I’m currently one month out from an amateur four man tournament for a title belt. My life has become a mixture of emotion, effort and exercise as I float between my day job and training hard in the gym as well as cleaning up my diet. I’m already starting to daydream about my opponents at work, wondering what tools they might have or how my game plan and strategy will go. I’m starting to visualise it all positively – but I can’t stop the creeping sensation of nerves that blister across the back of my neck when I think of the day.

A fighter spends at least six weeks, sometimes months, in a fight camp. While they’re in one, life is mainly about one thing – training. You disregard the flashy moves, the wilder strategies. Instead you focus on what you’re good at and what you’re going to use to win. But if you’re anything like me, you also start to deal with the mental game.

I’m sure that UFC professionals who are used to the game still get nervous. I’m sure that no matter how battle hardened you are, you still fear the unknown. What if I lose? What if I can’t make this work? What if I can’t make weight? What if I get hurt? These are all questions that fly through our minds. As early as the fight being made official, I start to tackle my emotions and keep them for going haywire. This is often a fight in itself.

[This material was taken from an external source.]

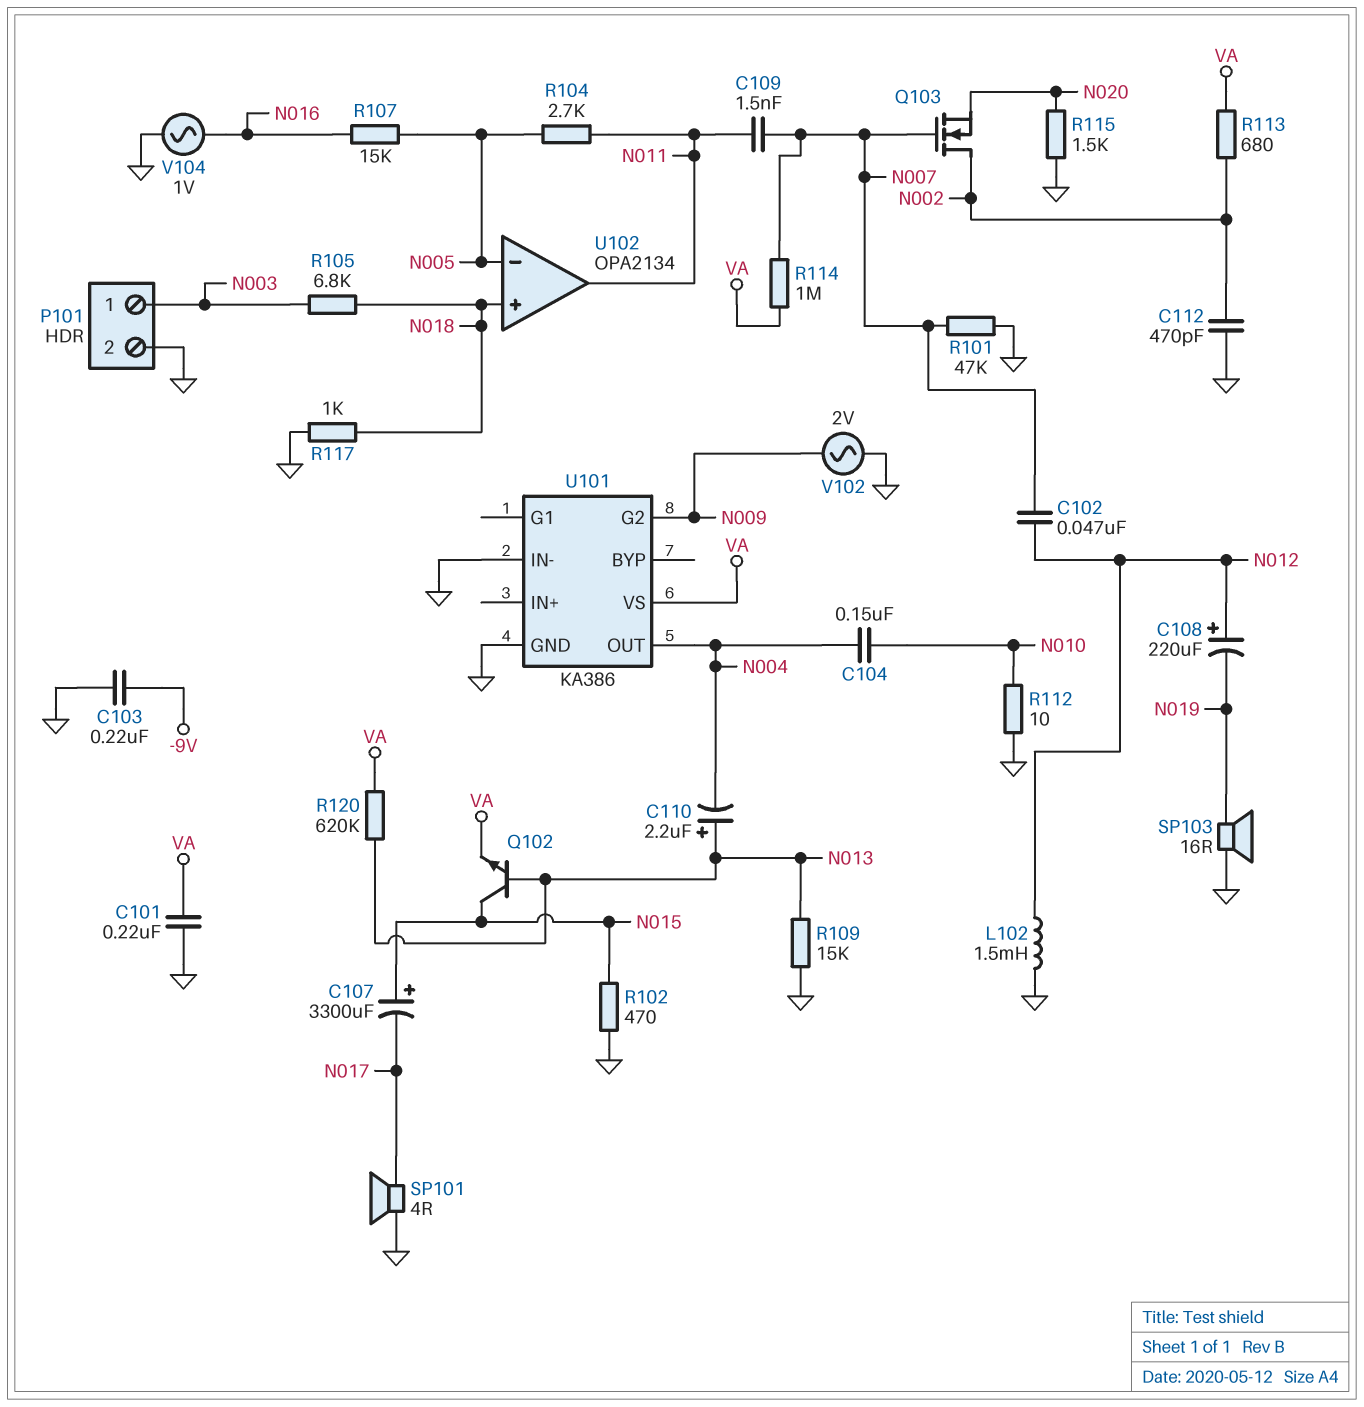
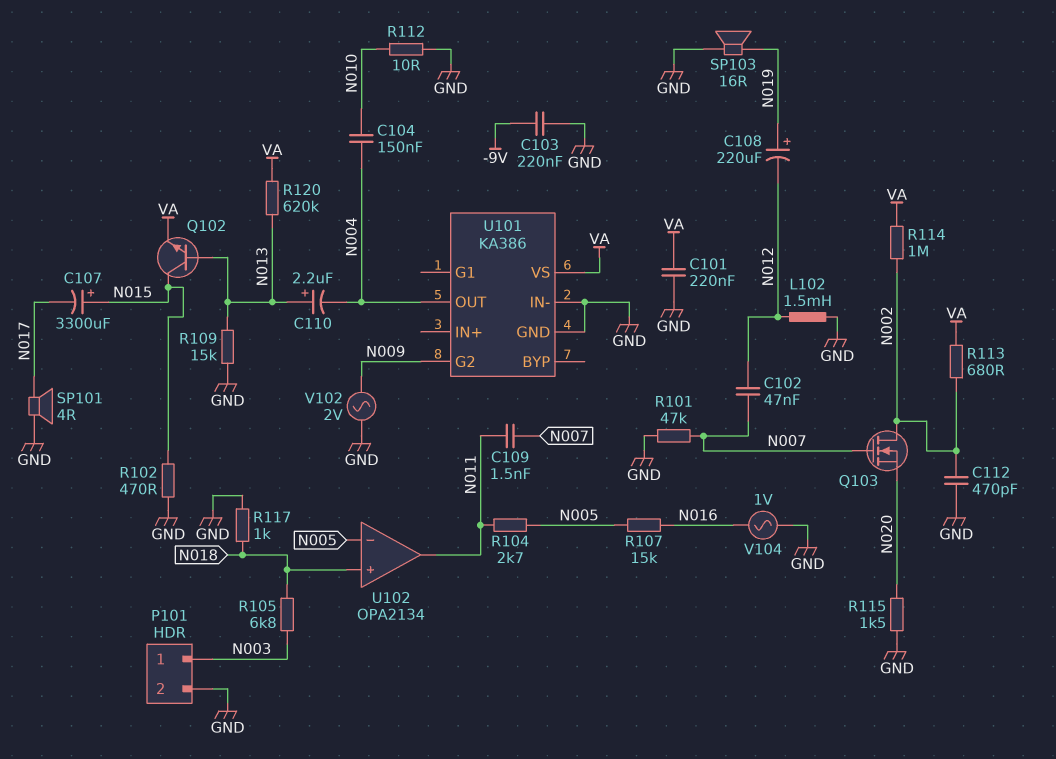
C108: 220uF (plus N012, minus N019) -> 220uF (plus N019, minus N012)
R114: 1M (N007, VA) -> 1M (N002, VA)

Fighters of all shapes and sizes carry these emotions with them through their camp, hanging over the toughest of them like some kind of sword of Damocles. They train in the hardest fashion imaginable, punishing themselves through shark tanks and cardio burners to get fit for their bout. They punish themselves to try to ensure they don’t get punished in the cage. But all the while, they’re thinking about the fight. It’s lingering there – a doubt in their mind. Whether you’re a positive or negative person, the fight is an unknown. You can’t stop wondering.

One Week Out.

A week away, these feelings grow more intense. For professionals, the water cut usually starts a week out. They tend to stop heavy training and focus on losing those last few pounds. This alone is a mentally draining exercise that pulls you a little bit out of reality. You struggle with work, with family, with friends. You become snarky and short tempered. Even at amateur level, you’re usually dieting and resisting all the good stuff in life. Most fighters become moody bastards around this point.

The fight is now close – so the nerves are stronger. But unlike a month away, where doubt is a big factor to deal with, you’re now close enough to envision it. You see yourself winning – getting back to eating junk and having a drink to celebrate. You see the good side (and the negative among us see the bad) because you’re prepared. You know there’s nothing else to be done now.

One week to go. Then it’s time to fight.

The Day Before.

One day out is a key date. For UFC fighters and professionals, it means weigh in day. Often this is what a fighter really struggles with. Fighting in a cage is often easier than cutting 10 pounds of weight in water. You’re a dehydrated skeleton who cares very little about tomorrow as much as you care about stepping on the scales and getting rehydrated. But you still wonder. You still doubt.

Then come the weigh ins and the relief that goes hand in hand with being allowed to eat and drink again. You suddenly come alive, and then you generally have to do a stare down with your opponent. He/she is the one responsible for making you doubt and worry yourself for weeks and months. To you, it’s their fault that you’ve had to do this. Then you’re stood in front of them for a stare down and you see that they are only human. You see the same fear and excitement in their eyes. Both of you have come to win. But who will?

Fight Day.

Donald Cerrone recently featured in a video explaining fight day emotion. He was an excellent candidate, as many were surprised by the nerves he talks about. This is a man who’ll fight basically anyone, at any time. Yet he said how nervous he feels on fight day. After all – he’s only human. We all experience fight or flight.

On fight day, you’re ready. You know you can’t run off now – you can’t escape what you’ve started. Instead, you’re brimming with a nervous excitement. You’re itching to go, but also terrified of what might happen. You see yourself winning, but you feel an unknown factor lurking on your mind. Most of the time, you’re at the venue early. You can hear the crowd forming. You’ve spent the day unsuccessfully trying to keep your mind off the evening, but all it’s managed to do is keep you sharp and focused. The fight is consuming your thought pattern.

Then you’re in the locker room warming up. You’re surrounded by coaches and team-mates. These are the people who have done their best to get you here and to armour you against your foe. You begin to consider, not for the first time, how important it is for them too. You realise the same thing you’ve realised every fight previously – these people want you to win. So you’re going to do your best to make that happen.

Warming-up is hell. You feel gassed immediately. You feel terrible on the pads. You can’t grapple to save your life. One minute you’re having your hands wrapped and the next you’re trying your best to hit combinations. And then, with all of the fear and doubt of the upcoming bout rushing through you – you hear your name being called.

A stone weight drops in your stomach.

This is it.

Your entrance music plays. You step into the cage. You face the same man you saw the day before, or maybe earlier in the venue. He looks at you and your fear seems ultimate, but you stare back and see the same emotion in his eyes.

Then, like sweet relief, the nerves vanish as the door closes. It’s time – you’re ready.